Document segment →

Gary Shiffman
Keynote Speaker Profile
Gary Shiffman delivers the most important talk your audience will hear: how artificial intelligence is changing violence, power, and human behavior—and what we can do about it. His keynotes are engaging, data-driven, and immediately actionable, combining decades of national security experience, economic research, and AI innovation to help audiences see the systems shaping our world with new clarity.

Watch Gary's Previous Talks




About Gary as a Speaker
Gary Shiffman is a behavioral economist, national security expert, and applied AI researcher who has taught, led, and spoken on five continents. His background—from military service and U.S. Senate work to DARPA-backed AI research and corporate leadership—gives him a rare ability to connect the abstract with the operational.
As a professor at Clemson University and former faculty member at Georgetown University, Gary brings the heart of a teacher to every stage. His audiences range from Fortune 500 executives to policymakers and defense leaders seeking actionable frameworks for navigating complexity.
Gary’s speaking style is narrative and conversational—philosophical but grounded in real-world experience. His talks invite inquiry over instruction, helping audiences think critically, speak confidently, and see patterns that were once invisible.

Sample Keynote Topics
From Warfare to Corporate Strategy: The Economics of Competition
What if terrorism, insurgency, and corporate disruption all follow the same logic? Gary reveals how the same market forces that drive armed conflict also shape business competition. Whether analyzing Middle East conflicts or Silicon Valley disruptions, this framework helps leaders understand any competitive environment.
You'll leave with a universal model for decoding competition — whether facing geopolitical rivals or market disruptors.
AI, Power, and the Future of Coercion
What happens when machines learn not just to reason, but to manipulate, threaten, and dominate? Gary explores how AI — trained on human behavior — will inherit not just our brilliance but our darker instincts. This talk examines the programmable future of power, coercion, and control in business, politics, and society.
You'll walk away with a new lens for understanding AI's role in everything from corporate strategy to persuasion engines.
Why Organizations Fail — and How They Can Adapt in the Age of AI
Organizations don't collapse because of bad people — they collapse when incentives drift from mission and truth. Gary reveals how AI and complexity accelerate this drift — and how understanding behavioral systems can help leaders redesign their organizations for long-term success.
You'll gain tools to diagnose organizational decay — and redesign for resilience in any sector.

Source data →
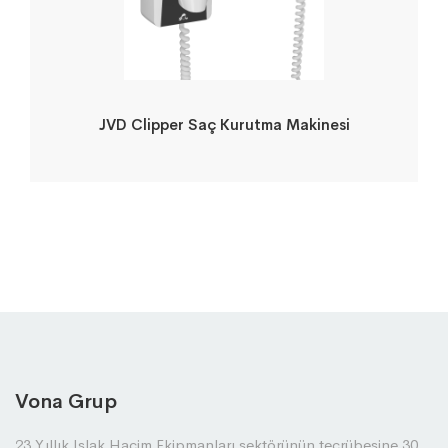
JVD Clipper Saç Kurutma Makinesi
Vona Grup
23 Yıllık Islak Hacim Ekipmanları sektörünün tecrübesine 30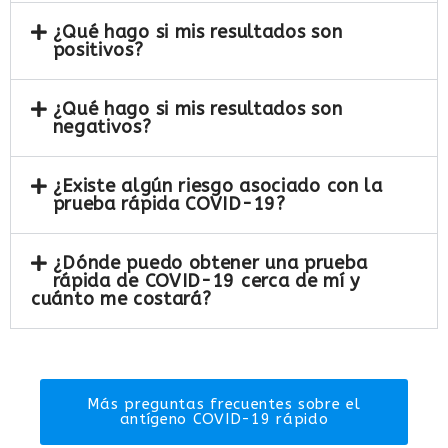
¿Qué hago si mis resultados son
positivos?
¿Qué hago si mis resultados son
negativos?
¿Existe algún riesgo asociado con la
prueba rápida COVID-19?
¿Dónde puedo obtener una prueba
rápida de COVID-19 cerca de mí y
cuánto me costará?
Más preguntas frecuentes sobre el
antígeno COVID-19 rápido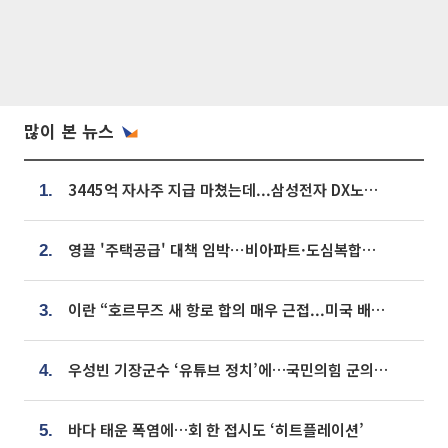
많이 본 뉴스
3445억 자사주 지급 마쳤는데...삼성전자 DX노조, 뒤늦은 '떼쓰기 집회'
1.
영끌 '주택공급' 대책 임박⋯비아파트·도심복합까지 총동원
2.
이란 “호르무즈 새 항로 합의 매우 근접...미국 배상 먼저”
3.
우성빈 기장군수 ‘유튜브 정치’에…국민의힘 군의원들 집단 반발
4.
바다 태운 폭염에…회 한 접시도 ‘히트플레이션’
5.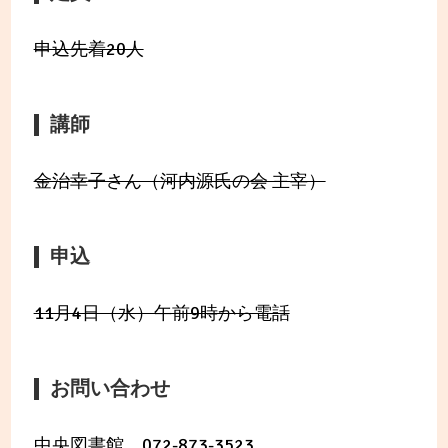
申込先着20人
講師
金治幸子さん（河内源氏の会 主宰）
申込
11月4日（水）午前9時から電話
お問い合わせ
中央図書館 072-873-3523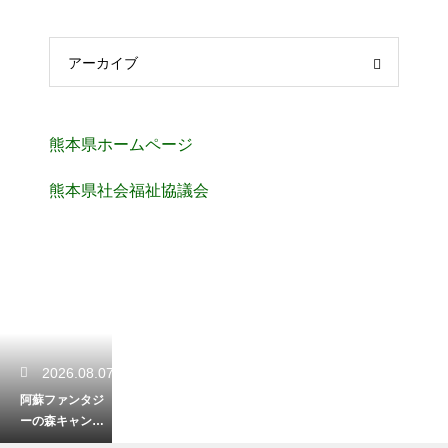
アーカイブ
熊本県ホームページ
熊本県社会福祉協議会
2026.08.07
阿蘇ファンタジ
ーの森キャンプ
場を徹底レビュ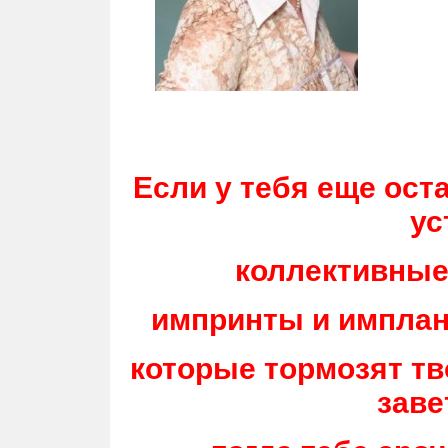
Если у тебя еще ос
ус
коллективные
импринты и имплан
которые тормозят т
заве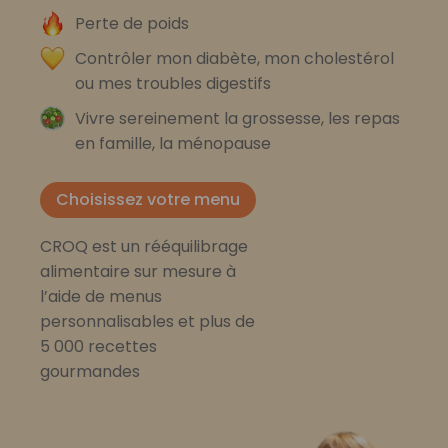
Perte de poids
Contrôler mon diabète, mon cholestérol
ou mes troubles digestifs
Vivre sereinement la grossesse, les repas
en famille, la ménopause
Choisissez votre menu
CROQ est un rééquilibrage
alimentaire sur mesure à
l’aide de menus
personnalisables et plus de
5 000 recettes
gourmandes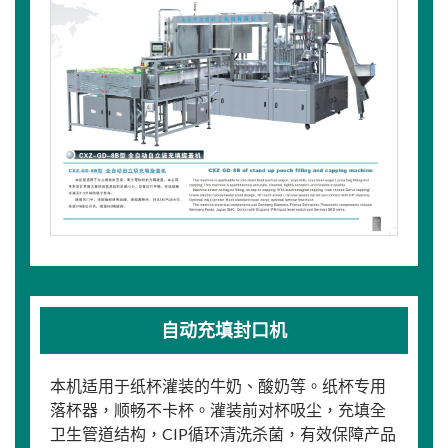
自动充填封口机
本机适用于纸杯灌装的牛奶、酸奶等。纸杯专用
落杯器，顺畅不卡杯。灌装前对杯吸尘，充填全
卫生管道结构，CIP循环清洗杀菌，有效保障产品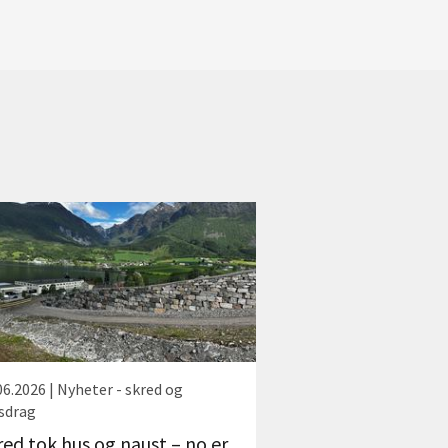
06.2026 | Nyheter - skred og
sdrag
red tok hus og naust – no er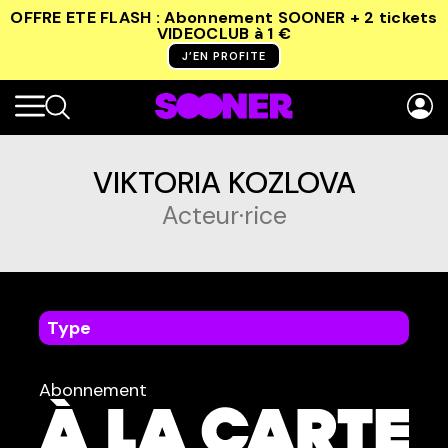
OFFRE ETE FLASH : Abonnement SOONER + 2 tickets
VIDEOCLUB
à 1 €
J’EN PROFITE
VIKTORIA KOZLOVA
Acteur·rice
Type
dans
Tous
Abonnement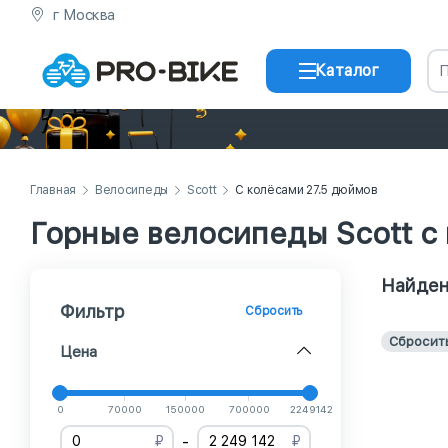
г Москва
Каталог
Главная
Велосипеды
Scott
С колёсами 27.5 дюймов
Горные велосипеды Scott с
Найден
Фильтр
Сбросить
Сбросит
Цена
0
70000
150000
700000
2249142
-
₽
₽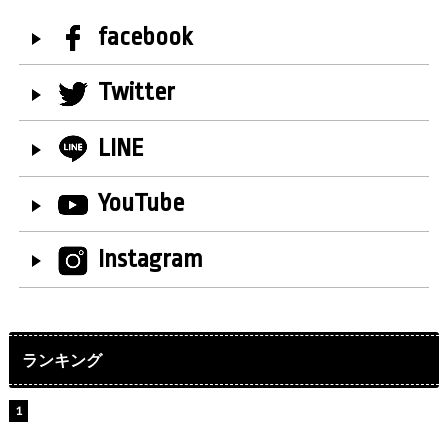
facebook
Twitter
LINE
YouTube
Instagram
ランキング
【インタビュー】堀内まり菜＆宮本佳林＆杏ジュリア＆
及川結依「みんなでどこまで高い到達点を目指せるかす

Questions to answer →
[1] Answer these questions using the Gary Shiffman speaker profile:
(a) At which university is Gary Shiffman currently a professor?
(b) How does the profile describe his speaking style?
(c) In the talk on why organizations fail, when do organizations collapse?
[2] Write the next part of the Gary Shiffman speaker profile, starting after its final sentence.

Answers given →
[1]
(a) Clemson University.
(b) Narrative and conversational, philosophical but grounded in real-world experience.
(c) When incentives drift from mission and truth.

[2]
What Professionals Say About Gary
"[Shiffman emphasizes] the argument that a lot of what we're calling terrorists, or insurgents, or criminals are providing something else that is masked by the things that are costly to us as the non-participants of the terror, the death, the activities. And that the opportunity to affiliate with these groups gives participants a way to truck, barter, and exchange more effectively because you can trust their insiders… I thought that was the most provocative idea in the book."
Russ Roberts, EconTalk host.
Shalem College in Jerusalem and Stanford University’s Hoover Institution
“Gary Shiffman has always been a clarion voice in understanding the importance of behavioral science and economics in national security -- never more so than in this work. In this book, Shiffman has provided a seminal study of how economic dynamics and individual decisions affect the manifestations of violence and the evolution of terrorist, militant, and criminal movements in a changing global landscape. By using an economic lens, he breaks down the orthodoxy between traditional disciplines and rigid categories of identity to understand sources of violence and how non-state actors emerge, adapt, and compete. By examining the cases of Pablo Escobar, Joseph Kony, and Osama bin Laden in this way, he is able to explain how each have acted as “entrepreneurs” using force and forms of coercion to capture markets, each in his own way. This should become required reading for those seeking to understand how individual decisions drive sub-state groups and violence and how we might use these insights to counter this violence and fight like entrepreneurs.”
Juan Zarate, former Deputy Assistant to the President and Deputy National Security Advisor for Combatting Terrorism (2005-2009)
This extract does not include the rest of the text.